Sie kontert kreativ und wehrt sich mit einem Medien-Move.

“Ratajkowski trolls an art troll”, schreibt Jacob Kastrenakes in The Verge. Er führt aus:

“The Richard Prince painting is itself a copyright nightmare. It is a print of an Instagram post by Ratajkowski, which features a photo of …”

Bald mehr. Dann geht es um den Fotografen Jonathan Leder, dem Ratajkowski schwere Vorwürfe macht.

My Body

Ikone auf Probe

Emily Ratajkowski beschreibt eine ganze Reihe von Kontrollverlusten in der Konsequenz einer fremden Freiheit, die sich beklemmend auf sie auswirkt. Am Anfang ihrer Karriere postet sie das - ohne ihre Zustimmung entstandene - Paparazzo-Foto auf ihren Social Media Accounts:

„I learned … that despite being the unwilling subject of the photograph, I could not control what happened to it. (My lawyer) explained that the attorney behind the suit had been serially filing cases like these … ‘They want $150,000 in damages for your use of the image’.” Quelle

Komplizinnen des männlichen Blicks

Als Model trägt die großartige Essayistin Sachen zur Schau, die ihrer Persönlichkeit widersprechen. Sie zieht sich „vor älteren Fotografen“ aus, und lässt sich für Strandszenen einölen.

„Shootings für Wäsche und Bikinis wurden besser bezahlt als Standardjobs für den Onlinehandel.“

In Inszenierungen, zu denen oft ein Schmollmund gehört, nimmt Emily Ratajkowski laszive Posen ein. Für die Akteurin haben die Zurschaustellungen den allerprofansten Arbeitscharakter. Vorderhand geht es der Ikone auf Probe um Unabhängigkeit und Konsum.

„Meine seltene Oberweite war eine meiner Stärken und führte direkt zu höheren Gagen. Gleichzeitig schränkte sie jedoch die Bereiche ein, in denen in arbeiten konnte: Ich war ein ‚kommerzielles Bademoden-Model‘“.

„Geld bedeutete Freiheit und Kontrolle.“

Im Vorteil wähnt sich Ratajkowski gegenüber jenen Freund:innen, die nach gescheiterten Starts ihre Selbstständigkeit und ihren Status einbüßten. Nicht wenige kehrten in ihre Elternhäuser zurück und verbrauchen nun ihre Hoffnungsüberschüsse in der Dienstleistungsbranche.
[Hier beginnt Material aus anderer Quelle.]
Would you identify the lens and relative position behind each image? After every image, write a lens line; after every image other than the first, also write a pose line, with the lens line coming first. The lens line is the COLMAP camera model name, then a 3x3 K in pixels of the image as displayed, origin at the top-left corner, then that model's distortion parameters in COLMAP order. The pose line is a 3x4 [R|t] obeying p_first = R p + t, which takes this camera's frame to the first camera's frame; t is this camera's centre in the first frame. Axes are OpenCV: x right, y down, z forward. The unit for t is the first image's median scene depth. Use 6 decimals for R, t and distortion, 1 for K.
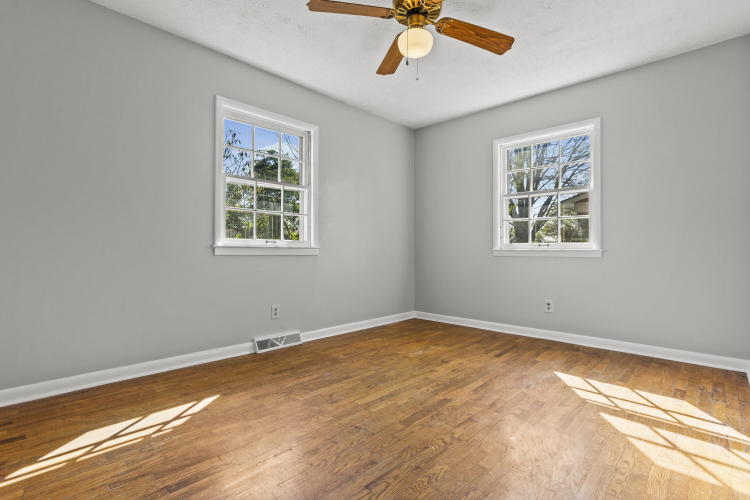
lens RADIAL K [[360.5, 0, 365.7], [0, 360.5, 250.2], [0, 0, 1]] dist [-0.002546, -0.000115]
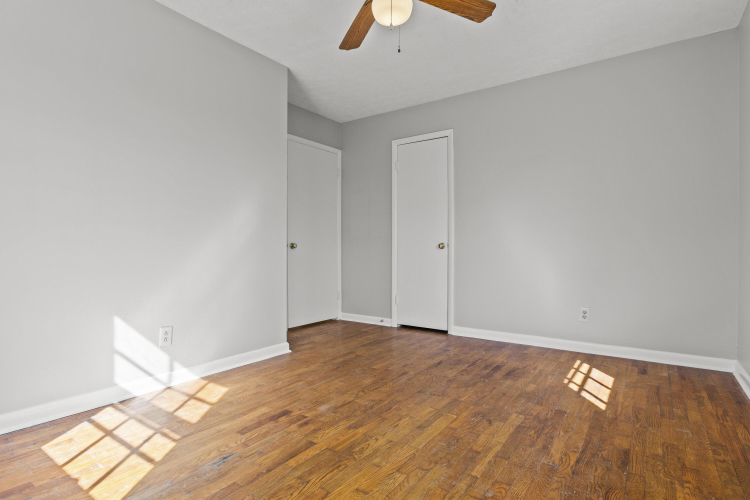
lens RADIAL K [[386.3, 0, 373.3], [0, 386.3, 248.8], [0, 0, 1]] dist [-0.004621, 0.000222]
pose [[-0.986475, -0.001754, -0.163904, 0.326763], [-0.002114, 0.999996, 0.002025, -0.002065], [0.163899, 0.002344, -0.986474, 1.881651]]
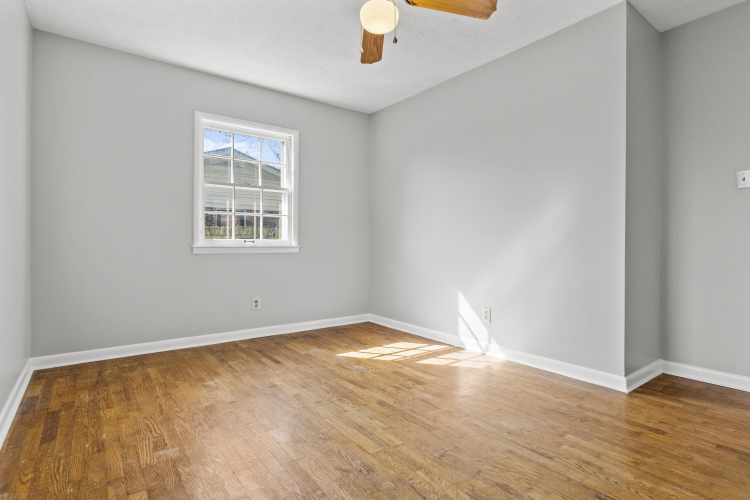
lens RADIAL K [[386.3, 0, 373.3], [0, 386.3, 248.8], [0, 0, 1]] dist [-0.004621, 0.000222]
pose [[0.143133, -0.008999, 0.989663, -0.797998], [-0.000051, 0.999959, 0.009100, -0.007997], [-0.989703, -0.001353, 0.143127, 0.864567]]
Jenseits der pragmatischen Abdeckung eines institutionalisierten Intimitätsverlustes wirkt eine stärkere Kraft unter den Vorzeichen des Schönheitswahns. Ratajkowskis Mutter, Lehrerin von Beruf und akkurat in allen Lebenslagen, erachtet weibliche Schönheit als Qualifikation. Sie setzt (vielleicht nur halbbewusst) die Elevin einem so bizarren Exzellenzdruck aus, dass Emily jedes Mal verkrampft, wenn jemand sie in einen kompetitiven Vergleichsrahmen stellt.

Die Vorstellung, eine könne schöner sein, löst Krisen aus. Zum ersten Mal verstehe ich das Leiden an der eigenen Schönheit. Ihren illuminierten Aufzeichnungen stellt Ratajkowski ein Motto voran, dass ein weites Feld abklärt.
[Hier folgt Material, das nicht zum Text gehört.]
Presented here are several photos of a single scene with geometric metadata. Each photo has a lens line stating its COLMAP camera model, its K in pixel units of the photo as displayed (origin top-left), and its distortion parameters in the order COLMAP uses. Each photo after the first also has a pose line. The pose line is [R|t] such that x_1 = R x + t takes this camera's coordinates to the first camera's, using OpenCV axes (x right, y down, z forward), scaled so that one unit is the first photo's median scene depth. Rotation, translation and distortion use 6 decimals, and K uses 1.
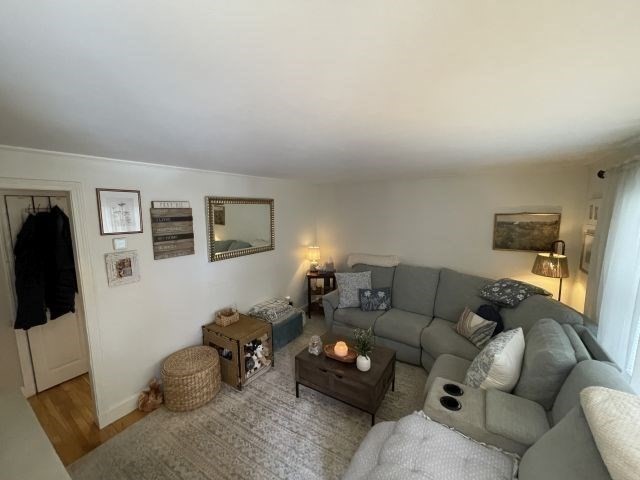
lens RADIAL K [[258.8, 0, 321.5], [0, 258.8, 239.6], [0, 0, 1]] dist [0.003293, -0.000005]
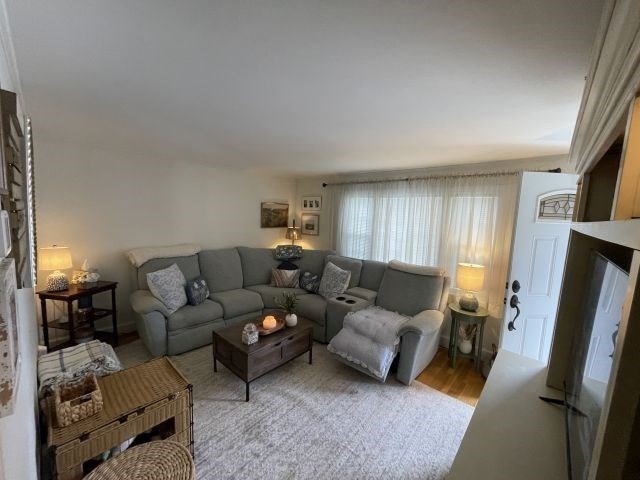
lens RADIAL K [[258.8, 0, 321.5], [0, 258.8, 239.6], [0, 0, 1]] dist [0.003293, -0.000005]
pose [[0.158582, -0.087150, 0.983492, -0.722106], [0.079563, 0.993985, 0.075251, 0.021538], [-0.984135, 0.066316, 0.164562, 0.486913]]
„Man malte eine nackte Frau, weil man sie gern betrachtete; man gab ihr einen Spiegel in die Hand, nannte das Gemälde Eitelkeit und verurteilte damit moralisch eben jene Frau, deren Nacktheit man zum eigenen Vergnügen abgebildet hatte.

In Wahrheit jedoch hatte der Spiegel eine andere Funktion. Er sollte die Frau zur Komplizin machen, sodass auch sie sich zuallererst als Anblick begriff.“

John Berger, Sehen: Das Bild der Welt in der Bilderwelt

*

Ratajkowski schildert einen unspektakulären Alltag in Los Angeles. Sie wohnt weit weg von den High Society Hollywood Hills, in einer günstigen Gegend, wo sich untere Mittelschichtdiversitäten mit Künstler:innen mischen. Die gentrifizierende Dimension artistischer Expansion macht sich noch nicht bemerkbar.

Ratajkowski findet sich zu klein, um in New York groß rauszukommen.

Dann bekommt sie ein Angebot, das sie erst einmal ausschlägt. Ratajkowski soll in einem Musikvideo auftreten. Erst will sie nicht. Regisseurin Diane Martel wirbt um sie. Sie verspricht eine von Frauen dominierte und so auch aufgeladene Zusammenarbeit. Der Dreh findet keine Viertelstunde von Ratajkowskis Zuhause in Silver Lake statt. Das Resultat einer zunächst inspirierten, dann aber enervierenden Studioarbeit geht durch die Decke weltweiter Aufmerksamkeit.

„Binnen Monaten wurde ich durch Blurred Lines weltberühmt.“

Auf allen Kanälen diskutiert man, ob „Blurred Lines“ frauenfeindlich sei. Ratajkowskis Einschätzungen orientieren sich zunächst nur an den Produktionsbedingungen bis zu einem bestimmten Punkt; an der beinah intimen Kollaboration von lauter Frauen im beruflichen Spektrum von Visagistin, Stylistin, Regisseurin und Darstellerin.

Das ist eine unvollständige Ansicht. Ich komplettiere sie gleich.

Das Publikum sieht lediglich den marktgängig-maskulin konnotierten Sex Drive. Ratajkowski leidet darunter, mit „Blurred Lines“ identifiziert zu werden; auch wenn sich der blitzartige Ruhm sofort auszahlt. Die alte Routine eines kalifornisch entspannten Fotomodells, das - technisch gesehen uneitel und schmerzfrei - seit seiner Schulzeit Katalogjobs abreißt, wie andere jeden Sommer an ihrem Lieblingsstrandabschnitt Wassersport-Equipment und Speiseeis verkaufen, zerfällt unter dem Druck einer weltweiten Betrachtung ihres (als persönliches Statement interpretierten) Körpers. Die Identität einer privilegierten Jobberin, die mit ihrer Pin-up-Figur weitgehend auf die Präsentation von Bademoden und Lingerie beschränkt war, kollabiert im Überbietungswettbewerb der Deutungshoheitsbehauptungen von Leuten, die sie nicht kennen, und die ihrer Rolle in dem Video vollkommen andere Bedeutungen geben als sie selbst.

„Seit meiner Schulzeit war das Modeln für mich nur ein Job gewesen, jetzt schien es mich plötzlich zu definieren. Ich geriet ins Trudeln. Ich hatte noch immer ein passives Verhältnis zu meiner Arbeit.“

Das ist die eine Seite. Die andere ergibt sich aus einem Übergriff von „Robin Thicke am Set“. Er ist der Star im Video. Um ihn dreht sich alles. Seine Bedeutung entkräftigte das feministische Empowerment der weiblichen Crew.